### ASSIGNMENT
The data must be reproduced verbatim; images are to be omitted.

── SOURCE DATA

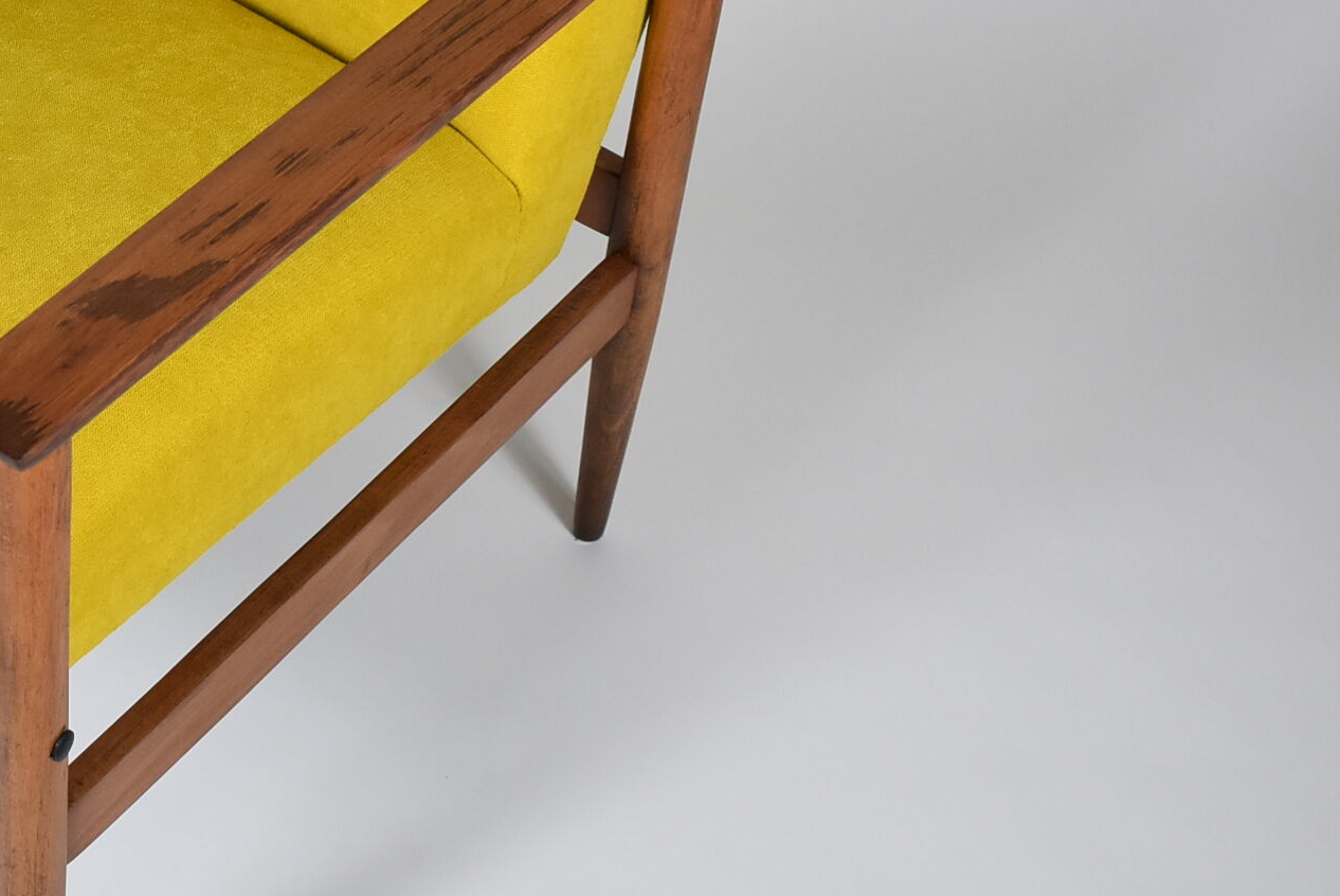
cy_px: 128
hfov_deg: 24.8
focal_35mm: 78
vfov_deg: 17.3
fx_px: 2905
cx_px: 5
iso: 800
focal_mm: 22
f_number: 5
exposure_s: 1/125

────

### SOLUTION FOR THIS PROBLEM
cy_px: 128
hfov_deg: 24.8
focal_35mm: 78
vfov_deg: 17.3
fx_px: 2905
cx_px: 5
iso: 800
focal_mm: 22
f_number: 5
exposure_s: 1/125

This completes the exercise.